Por causa disso não temos uma idéia clara do que é falar merda, da razão para que se fale tanto ou para que serve. E nos falta também uma avaliação conscienciosa do que isso significa para nós. Em outras palavras, não dispomos de uma teoria. Proponho iniciar o desenvolvimento de uma compreensão teórica do que significa falar merda, oferecendo algumas análises experimentais e exploratórias.
Não vou considerar seus usos e abusos retóricos. O objetivo é apenas fornecer uma descrição aproximada do que é falar merda e do que não é, e articular de uma forma mais ou menos resumida a estrutura desse conceito.
Qualquer sugestão sobre as condições logicamente necessárias e suficientes para constituir o ato de falar merda está destinada a ser arbitrária. Por um lado, a expressão falar merda é utilizada livremente, como um termo ofensivo genérico, sem um significado literal muito específico. Por outro, o fenômeno é tão vasto e amorfo, que nenhuma análise concisa e perspicaz de seu conceito consegue deixar de ser procustiana.
Entretanto, deve ser possível dizer algo de útil, mesmo sem muita probabilidade de que seja conclusivo. Até as questões mais básicas e preliminares sobre o que é falar merda não apenas permanecem sem resposta, como nem sequer são perguntadas.
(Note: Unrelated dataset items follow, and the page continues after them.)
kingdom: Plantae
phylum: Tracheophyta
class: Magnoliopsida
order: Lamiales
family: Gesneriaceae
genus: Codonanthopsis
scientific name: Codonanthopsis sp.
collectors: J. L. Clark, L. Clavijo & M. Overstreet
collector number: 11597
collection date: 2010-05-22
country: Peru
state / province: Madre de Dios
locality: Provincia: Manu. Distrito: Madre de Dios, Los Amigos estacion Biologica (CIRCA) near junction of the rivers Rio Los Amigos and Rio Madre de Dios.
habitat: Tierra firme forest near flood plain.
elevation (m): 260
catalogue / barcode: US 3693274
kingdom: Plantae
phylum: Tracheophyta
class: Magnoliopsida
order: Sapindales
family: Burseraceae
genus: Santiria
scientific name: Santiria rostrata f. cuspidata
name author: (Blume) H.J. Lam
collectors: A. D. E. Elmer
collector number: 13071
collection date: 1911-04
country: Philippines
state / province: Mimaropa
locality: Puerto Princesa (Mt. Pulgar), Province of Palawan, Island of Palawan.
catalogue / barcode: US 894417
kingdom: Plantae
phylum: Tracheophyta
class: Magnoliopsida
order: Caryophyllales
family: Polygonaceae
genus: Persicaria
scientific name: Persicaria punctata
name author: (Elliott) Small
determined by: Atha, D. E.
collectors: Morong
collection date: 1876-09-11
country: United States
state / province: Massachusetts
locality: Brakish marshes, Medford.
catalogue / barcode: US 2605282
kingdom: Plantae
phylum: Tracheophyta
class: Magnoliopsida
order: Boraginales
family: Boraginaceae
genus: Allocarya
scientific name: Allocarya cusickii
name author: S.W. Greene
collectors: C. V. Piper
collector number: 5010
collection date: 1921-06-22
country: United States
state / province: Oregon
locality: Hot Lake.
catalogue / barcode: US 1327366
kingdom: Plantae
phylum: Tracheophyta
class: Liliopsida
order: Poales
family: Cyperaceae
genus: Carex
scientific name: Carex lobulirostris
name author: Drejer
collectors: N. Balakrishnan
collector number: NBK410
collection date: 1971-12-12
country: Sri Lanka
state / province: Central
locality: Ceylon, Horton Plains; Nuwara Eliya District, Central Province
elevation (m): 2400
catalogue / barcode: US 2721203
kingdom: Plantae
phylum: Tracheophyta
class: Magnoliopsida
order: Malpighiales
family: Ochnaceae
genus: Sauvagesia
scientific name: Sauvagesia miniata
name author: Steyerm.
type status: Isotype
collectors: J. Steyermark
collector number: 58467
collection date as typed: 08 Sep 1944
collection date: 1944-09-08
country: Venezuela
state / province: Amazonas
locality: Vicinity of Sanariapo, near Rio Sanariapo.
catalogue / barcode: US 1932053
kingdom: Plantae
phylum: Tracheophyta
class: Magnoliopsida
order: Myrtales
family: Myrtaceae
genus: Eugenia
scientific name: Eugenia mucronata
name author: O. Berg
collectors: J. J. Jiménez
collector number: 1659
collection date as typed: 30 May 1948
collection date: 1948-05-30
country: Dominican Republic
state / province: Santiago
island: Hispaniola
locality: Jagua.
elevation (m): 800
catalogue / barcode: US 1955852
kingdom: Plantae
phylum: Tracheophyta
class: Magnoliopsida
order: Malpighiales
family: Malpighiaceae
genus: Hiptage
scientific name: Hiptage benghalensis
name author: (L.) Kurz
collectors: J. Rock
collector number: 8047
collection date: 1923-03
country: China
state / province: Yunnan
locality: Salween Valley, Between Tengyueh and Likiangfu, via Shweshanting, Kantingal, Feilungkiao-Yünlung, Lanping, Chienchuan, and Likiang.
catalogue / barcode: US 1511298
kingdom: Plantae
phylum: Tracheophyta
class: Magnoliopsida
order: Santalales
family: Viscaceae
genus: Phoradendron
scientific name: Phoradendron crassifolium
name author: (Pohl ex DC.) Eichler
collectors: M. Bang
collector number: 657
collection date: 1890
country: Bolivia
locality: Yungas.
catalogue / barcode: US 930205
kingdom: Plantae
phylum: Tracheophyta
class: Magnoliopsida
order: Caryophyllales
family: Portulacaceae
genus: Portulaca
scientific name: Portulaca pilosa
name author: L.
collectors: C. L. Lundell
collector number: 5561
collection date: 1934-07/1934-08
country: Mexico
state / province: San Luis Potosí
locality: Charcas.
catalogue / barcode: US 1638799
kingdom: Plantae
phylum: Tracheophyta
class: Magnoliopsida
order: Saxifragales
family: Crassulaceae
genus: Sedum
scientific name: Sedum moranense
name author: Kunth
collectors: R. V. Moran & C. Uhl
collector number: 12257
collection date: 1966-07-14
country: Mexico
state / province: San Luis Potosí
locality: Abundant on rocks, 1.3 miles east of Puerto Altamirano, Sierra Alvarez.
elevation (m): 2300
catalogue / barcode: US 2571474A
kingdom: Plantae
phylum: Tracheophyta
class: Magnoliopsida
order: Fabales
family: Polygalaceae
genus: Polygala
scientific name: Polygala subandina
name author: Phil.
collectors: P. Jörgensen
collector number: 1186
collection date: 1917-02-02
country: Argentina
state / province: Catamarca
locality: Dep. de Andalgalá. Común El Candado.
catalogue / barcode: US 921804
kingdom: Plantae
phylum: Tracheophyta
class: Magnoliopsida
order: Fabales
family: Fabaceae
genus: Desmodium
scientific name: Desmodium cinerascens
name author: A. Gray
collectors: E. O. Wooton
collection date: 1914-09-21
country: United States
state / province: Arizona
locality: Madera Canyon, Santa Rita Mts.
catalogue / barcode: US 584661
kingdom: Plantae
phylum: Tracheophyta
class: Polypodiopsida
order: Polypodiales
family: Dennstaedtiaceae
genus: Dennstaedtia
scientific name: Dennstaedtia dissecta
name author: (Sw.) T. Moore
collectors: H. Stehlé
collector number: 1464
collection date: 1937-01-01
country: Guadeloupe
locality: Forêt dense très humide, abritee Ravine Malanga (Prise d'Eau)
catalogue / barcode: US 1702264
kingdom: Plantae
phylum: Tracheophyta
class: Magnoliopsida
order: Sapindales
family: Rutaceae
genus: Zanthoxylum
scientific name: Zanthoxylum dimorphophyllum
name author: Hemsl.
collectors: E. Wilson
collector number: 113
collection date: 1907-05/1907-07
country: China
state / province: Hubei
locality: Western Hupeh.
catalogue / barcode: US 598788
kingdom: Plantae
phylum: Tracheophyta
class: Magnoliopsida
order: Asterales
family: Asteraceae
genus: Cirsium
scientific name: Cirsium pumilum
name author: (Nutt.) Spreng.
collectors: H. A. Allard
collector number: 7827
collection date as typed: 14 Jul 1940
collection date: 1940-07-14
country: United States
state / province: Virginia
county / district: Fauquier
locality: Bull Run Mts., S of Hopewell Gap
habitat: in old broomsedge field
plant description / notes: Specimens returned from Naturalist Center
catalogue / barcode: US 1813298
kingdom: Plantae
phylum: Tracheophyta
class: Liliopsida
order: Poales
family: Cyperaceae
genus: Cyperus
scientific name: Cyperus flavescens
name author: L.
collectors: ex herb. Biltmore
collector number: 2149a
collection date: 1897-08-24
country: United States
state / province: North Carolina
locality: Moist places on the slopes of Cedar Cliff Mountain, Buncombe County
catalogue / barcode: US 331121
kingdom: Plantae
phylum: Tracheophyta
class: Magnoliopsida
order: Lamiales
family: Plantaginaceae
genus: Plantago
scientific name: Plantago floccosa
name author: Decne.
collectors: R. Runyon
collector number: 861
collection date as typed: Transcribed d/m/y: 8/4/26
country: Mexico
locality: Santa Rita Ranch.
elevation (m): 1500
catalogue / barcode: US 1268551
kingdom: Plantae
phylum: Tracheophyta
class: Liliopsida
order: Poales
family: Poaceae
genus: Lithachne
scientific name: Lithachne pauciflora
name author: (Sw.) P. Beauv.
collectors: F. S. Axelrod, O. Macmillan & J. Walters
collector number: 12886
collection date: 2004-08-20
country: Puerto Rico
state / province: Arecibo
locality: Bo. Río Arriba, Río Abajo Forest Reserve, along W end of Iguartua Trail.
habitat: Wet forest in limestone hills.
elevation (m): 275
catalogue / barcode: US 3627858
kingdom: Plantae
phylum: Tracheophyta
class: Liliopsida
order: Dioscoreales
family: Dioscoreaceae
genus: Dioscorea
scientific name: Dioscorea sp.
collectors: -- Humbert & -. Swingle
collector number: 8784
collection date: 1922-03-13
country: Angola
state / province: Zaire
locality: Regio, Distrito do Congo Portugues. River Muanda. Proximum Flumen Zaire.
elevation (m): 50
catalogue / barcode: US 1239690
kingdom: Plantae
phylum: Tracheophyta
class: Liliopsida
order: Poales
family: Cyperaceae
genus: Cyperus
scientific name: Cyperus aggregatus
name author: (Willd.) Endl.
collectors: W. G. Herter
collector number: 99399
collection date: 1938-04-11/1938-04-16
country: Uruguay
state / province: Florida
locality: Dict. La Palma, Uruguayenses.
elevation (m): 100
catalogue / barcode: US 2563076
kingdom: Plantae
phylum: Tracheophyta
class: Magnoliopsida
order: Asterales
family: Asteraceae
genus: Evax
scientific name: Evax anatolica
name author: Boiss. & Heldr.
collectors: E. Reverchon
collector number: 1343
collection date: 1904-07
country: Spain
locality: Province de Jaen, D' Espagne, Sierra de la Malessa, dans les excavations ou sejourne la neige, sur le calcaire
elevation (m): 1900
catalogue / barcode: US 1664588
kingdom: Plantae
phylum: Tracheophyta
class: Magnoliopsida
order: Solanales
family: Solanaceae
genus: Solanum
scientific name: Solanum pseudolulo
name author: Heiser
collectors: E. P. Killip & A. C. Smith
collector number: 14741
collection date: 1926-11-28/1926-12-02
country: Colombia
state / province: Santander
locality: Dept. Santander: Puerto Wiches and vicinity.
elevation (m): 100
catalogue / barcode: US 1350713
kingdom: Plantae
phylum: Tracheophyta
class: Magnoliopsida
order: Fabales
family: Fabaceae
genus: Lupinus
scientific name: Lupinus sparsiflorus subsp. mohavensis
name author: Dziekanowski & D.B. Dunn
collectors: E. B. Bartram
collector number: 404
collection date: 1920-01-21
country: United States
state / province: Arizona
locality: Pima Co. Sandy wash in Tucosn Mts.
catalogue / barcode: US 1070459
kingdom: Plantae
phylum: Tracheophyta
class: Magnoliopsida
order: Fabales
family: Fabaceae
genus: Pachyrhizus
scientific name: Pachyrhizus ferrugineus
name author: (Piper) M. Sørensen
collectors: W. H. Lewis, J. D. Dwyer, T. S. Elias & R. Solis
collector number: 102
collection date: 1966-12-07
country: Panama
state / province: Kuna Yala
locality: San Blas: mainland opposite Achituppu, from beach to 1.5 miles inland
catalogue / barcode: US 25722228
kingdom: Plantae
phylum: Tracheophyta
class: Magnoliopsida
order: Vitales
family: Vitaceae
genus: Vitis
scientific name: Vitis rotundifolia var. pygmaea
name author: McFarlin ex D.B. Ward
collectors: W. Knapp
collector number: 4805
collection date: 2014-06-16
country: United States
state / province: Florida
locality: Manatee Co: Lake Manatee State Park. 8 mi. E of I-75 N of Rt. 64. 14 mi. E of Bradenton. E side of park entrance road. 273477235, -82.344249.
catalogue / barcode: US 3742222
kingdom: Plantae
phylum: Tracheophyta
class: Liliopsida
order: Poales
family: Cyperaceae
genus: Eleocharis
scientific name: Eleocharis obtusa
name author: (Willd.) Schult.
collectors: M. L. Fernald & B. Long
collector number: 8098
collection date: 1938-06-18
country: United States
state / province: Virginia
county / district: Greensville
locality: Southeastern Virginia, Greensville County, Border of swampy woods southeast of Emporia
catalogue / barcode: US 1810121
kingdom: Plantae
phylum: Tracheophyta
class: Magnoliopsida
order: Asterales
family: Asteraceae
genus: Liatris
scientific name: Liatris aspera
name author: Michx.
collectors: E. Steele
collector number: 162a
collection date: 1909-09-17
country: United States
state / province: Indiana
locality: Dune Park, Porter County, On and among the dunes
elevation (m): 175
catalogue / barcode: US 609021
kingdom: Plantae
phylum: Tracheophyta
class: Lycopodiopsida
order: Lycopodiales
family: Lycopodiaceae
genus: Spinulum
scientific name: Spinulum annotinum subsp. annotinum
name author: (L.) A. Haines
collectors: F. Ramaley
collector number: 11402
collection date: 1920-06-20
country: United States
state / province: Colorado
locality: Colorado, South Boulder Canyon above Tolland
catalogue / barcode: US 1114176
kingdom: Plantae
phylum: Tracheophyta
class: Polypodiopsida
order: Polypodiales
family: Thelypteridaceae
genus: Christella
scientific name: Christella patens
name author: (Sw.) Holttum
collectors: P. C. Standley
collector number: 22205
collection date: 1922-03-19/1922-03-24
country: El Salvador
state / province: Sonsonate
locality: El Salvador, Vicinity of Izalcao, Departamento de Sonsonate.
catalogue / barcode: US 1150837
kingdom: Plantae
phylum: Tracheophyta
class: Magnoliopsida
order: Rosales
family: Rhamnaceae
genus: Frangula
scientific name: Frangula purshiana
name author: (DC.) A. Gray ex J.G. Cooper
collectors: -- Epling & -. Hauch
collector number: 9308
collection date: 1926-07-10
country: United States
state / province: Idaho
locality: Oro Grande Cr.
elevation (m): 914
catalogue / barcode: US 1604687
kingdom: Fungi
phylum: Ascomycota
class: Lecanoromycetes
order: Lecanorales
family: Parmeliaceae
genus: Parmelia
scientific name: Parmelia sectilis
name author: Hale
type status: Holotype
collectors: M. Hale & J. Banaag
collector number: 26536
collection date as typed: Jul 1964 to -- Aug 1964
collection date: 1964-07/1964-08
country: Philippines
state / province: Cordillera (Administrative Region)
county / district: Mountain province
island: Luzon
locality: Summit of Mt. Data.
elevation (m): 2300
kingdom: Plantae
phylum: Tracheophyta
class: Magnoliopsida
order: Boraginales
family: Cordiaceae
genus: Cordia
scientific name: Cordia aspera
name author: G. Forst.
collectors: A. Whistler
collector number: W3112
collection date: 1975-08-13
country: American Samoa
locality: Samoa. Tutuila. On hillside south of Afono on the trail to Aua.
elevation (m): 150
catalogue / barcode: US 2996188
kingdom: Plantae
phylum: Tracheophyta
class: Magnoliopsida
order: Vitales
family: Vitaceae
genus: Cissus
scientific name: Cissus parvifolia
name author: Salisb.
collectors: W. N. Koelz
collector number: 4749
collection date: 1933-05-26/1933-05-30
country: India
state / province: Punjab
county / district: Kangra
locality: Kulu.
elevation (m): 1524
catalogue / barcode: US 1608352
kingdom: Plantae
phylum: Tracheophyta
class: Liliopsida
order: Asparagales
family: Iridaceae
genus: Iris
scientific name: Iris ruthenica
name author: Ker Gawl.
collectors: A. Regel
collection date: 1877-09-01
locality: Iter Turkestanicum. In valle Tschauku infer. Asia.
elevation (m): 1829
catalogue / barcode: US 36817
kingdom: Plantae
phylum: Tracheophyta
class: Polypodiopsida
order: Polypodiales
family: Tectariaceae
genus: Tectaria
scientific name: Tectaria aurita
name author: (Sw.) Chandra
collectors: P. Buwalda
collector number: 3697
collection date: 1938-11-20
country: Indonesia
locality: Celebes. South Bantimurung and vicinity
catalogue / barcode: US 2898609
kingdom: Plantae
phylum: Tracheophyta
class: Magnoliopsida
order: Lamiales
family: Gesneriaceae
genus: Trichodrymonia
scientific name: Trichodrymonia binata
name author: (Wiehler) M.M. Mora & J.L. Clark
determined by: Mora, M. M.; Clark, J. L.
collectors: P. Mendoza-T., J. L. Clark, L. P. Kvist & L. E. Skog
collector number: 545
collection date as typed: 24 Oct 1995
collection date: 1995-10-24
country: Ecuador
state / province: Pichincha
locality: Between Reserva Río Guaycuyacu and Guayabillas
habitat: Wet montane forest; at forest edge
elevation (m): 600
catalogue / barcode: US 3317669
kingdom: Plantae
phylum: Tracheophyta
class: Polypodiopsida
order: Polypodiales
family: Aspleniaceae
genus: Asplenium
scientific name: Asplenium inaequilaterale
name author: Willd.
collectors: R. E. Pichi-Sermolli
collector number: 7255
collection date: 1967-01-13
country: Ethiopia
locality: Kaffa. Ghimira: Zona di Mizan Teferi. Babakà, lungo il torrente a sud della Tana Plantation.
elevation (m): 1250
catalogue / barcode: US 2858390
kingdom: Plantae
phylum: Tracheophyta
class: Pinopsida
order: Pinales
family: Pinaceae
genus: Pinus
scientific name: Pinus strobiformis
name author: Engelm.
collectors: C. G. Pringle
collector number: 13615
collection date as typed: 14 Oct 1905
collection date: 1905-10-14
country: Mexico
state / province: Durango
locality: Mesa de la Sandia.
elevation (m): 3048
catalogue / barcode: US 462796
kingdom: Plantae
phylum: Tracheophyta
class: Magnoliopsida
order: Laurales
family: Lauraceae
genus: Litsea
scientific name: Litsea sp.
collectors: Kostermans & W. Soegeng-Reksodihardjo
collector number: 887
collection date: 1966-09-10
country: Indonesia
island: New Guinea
Até onde sei, pouquíssimos trabalhos foram desenvolvidos sobre o assunto. Não empreendi um levantamento sobre sua literatura, em grande parte porque não saberia como fazê-lo. É certo que há um lugar muito óbvio para se dar uma olhada: o Oxford English Ditionary, que tem um verbete para falação de merda, nos volumes suplementares, e também outros para vários usos pertinentes de falação e de outros termos relacionados.
Não estou seguro quanto à proximidade de significado entre a palavra impostura e a expressão falar merda. É claro que essas palavras não são completa e livremente intercambiáveis; são, com certeza, usadas de formas diferentes. Porém, essas diferenças parecem ter, no todo, mais a ver com questões de boas maneiras e com alguns outros parâmetros retóricos do que com as formas estritamente literais do significado deste texto. É mais educado e menos pesado dizer impostura do que merda. No caso desta discussão supomos que não há nenhuma diferença importante entre os dois termos.
O certo é que os dicionários sugerem uma série de sinônimos para impostura: embuste, deturpação, lengalenga, conversa fiada, lorota, tapeação e charlatanice.
A noção de se falar merda com cuidadoso apuro envolve um certo esforço interior. Uma atenção aos detalhes requer disciplina e objetividade. Ela acarreta a aceitação de padrões e limites que proíbem a intolerância com impulsos e caprichos. Finalmente, é essa abnegação em relação a falar merda que nos parece inadequada, pois hoje a área da política, por exemplo, está repleta de exemplos tão consumados de falar merda, que podem servir como os paradigmas inquestionáveis e clássicos do conceito.
E, nessa área, existem profissionais extremamente sofisticados que, com o auxílio de técnicas avançadas de pesquisa de mercado, de levantamentos da opinião pública, de testes psicológicos e, por aí afora, se dedicam de forma incansável ao nada nobre esporte de falar merda.
Carlos I. S. Azambuja é Historiador.